With a population of “under 20”-somethings that hovers around 30 percent, Camas officials need to do everything in their power to make sure Camas youth have a say in the future of their parks, recreational sites and open spaces. This could mean another partnership with the school district or maybe a more concentrated social media push on sites the kids are actually using. (Hint for adults: It’s not Facebook.)

Speaking of those young people, our last CHEERS needs to go to Washington public health and local school board officials who remain committed to implementing the research-based mitigations — wearing face coverings, having adequate ventilation indoors and getting vaccinated as soon as possible — that will help keep our youth, school staff and entire community safe as COVID-19 cases and hospitalizations skyrocket yet again, this time threatening to overwhelm our local health care system

And another JEERS to all of those who continue to peddle disinformation about this pandemic and who insist — despite overwhelming evidence to the contrary — that getting a COVID-19 vaccine is somehow more dangerous than an illness that is currently killing more than 7,225 Americans each week (in terms of fatalities, that’s like having a 9/11 event happen every three days, by the way. 

We would urge you to understand that we are, in fact, all in this together. If our hospitals are overwhelmed, none of us will be safe. Get into a car accident tomorrow? Have a heart attack tonight? You’re going to be in serious trouble when they’re aren’t enough intensive care unit (ICU) beds and specialized medical staff to treat you thanks to so many ill, mostly unvaccinated COVID-19 patients. As reported this week, Clark County hospitals are already diverting ambulances “24 hours a day.” And the county’s current COVID-19 activity rates shows cases are now more than five times higher than they were just one month ago — jumping from 50.1 cases per 100,000 residents on July 22 to 288.7 cases per 100,000 this week. 

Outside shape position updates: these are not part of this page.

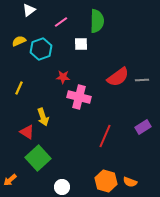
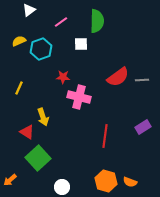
red line: rotated 15 degrees counterclockwise
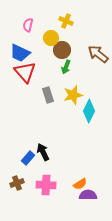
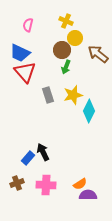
yellow circle: moved 24 px right
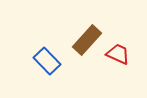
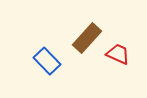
brown rectangle: moved 2 px up
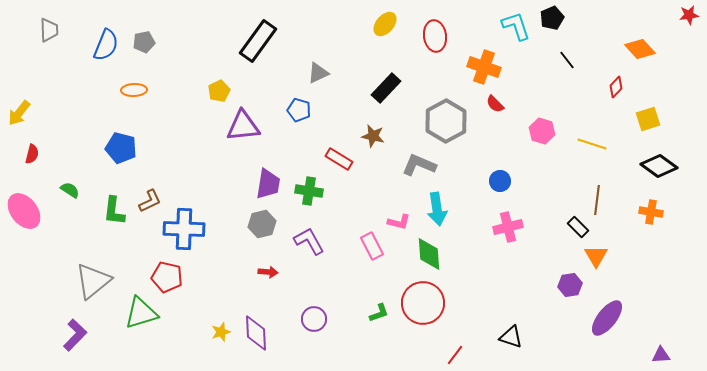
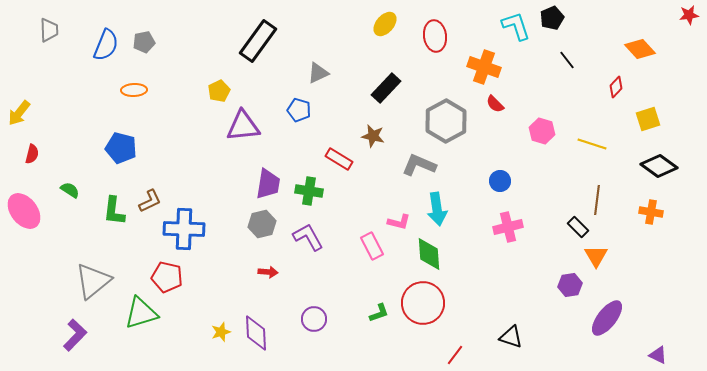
purple L-shape at (309, 241): moved 1 px left, 4 px up
purple triangle at (661, 355): moved 3 px left; rotated 30 degrees clockwise
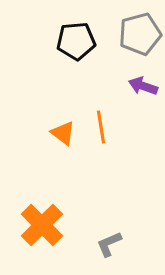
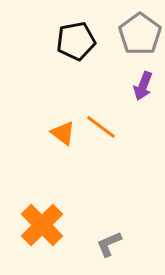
gray pentagon: rotated 21 degrees counterclockwise
black pentagon: rotated 6 degrees counterclockwise
purple arrow: rotated 88 degrees counterclockwise
orange line: rotated 44 degrees counterclockwise
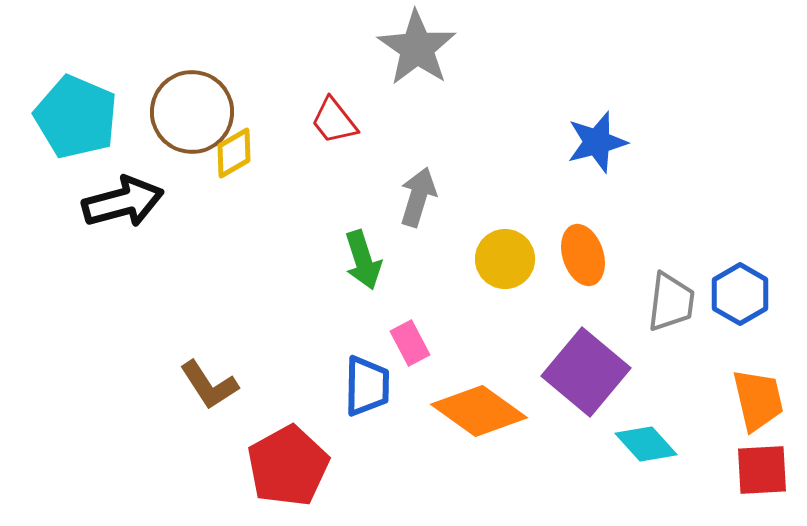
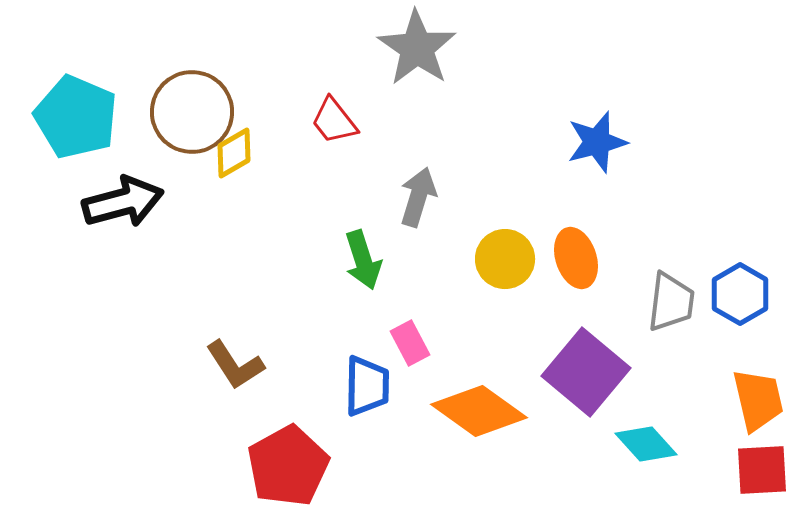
orange ellipse: moved 7 px left, 3 px down
brown L-shape: moved 26 px right, 20 px up
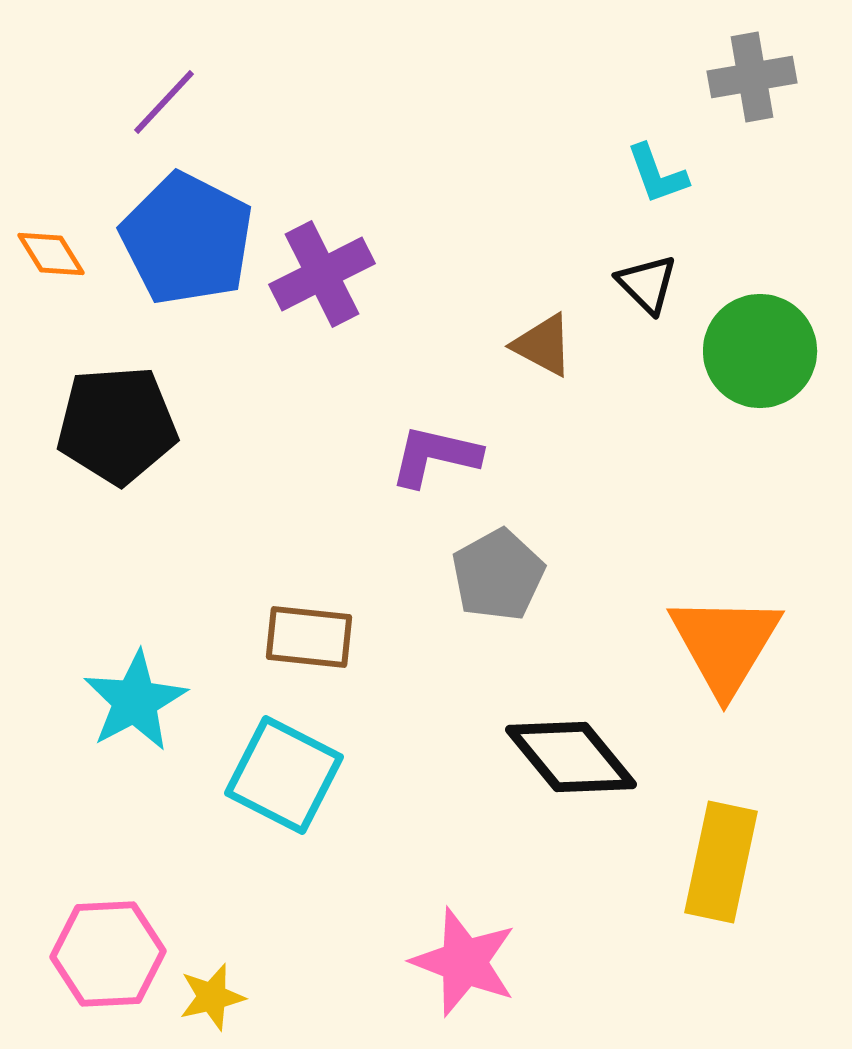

So what’s the answer? Maybe we should all heed the advice of Dr. Inci Yildrim, a Yale Medicine pediatric infectious diseases specialist who recently told YaleMedicine.org: “Like everything in life, this is an ongoing risk assessment. If it is sunny and you’ll be outdoors, you put on sunscreen. If you are in a crowded gathering, potentially with unvaccinated people, you put your mask on and keep social distancing. If you are unvaccinated and eligible for the vaccine, the best thing you can do is to get vaccinated.” CHEERS to that.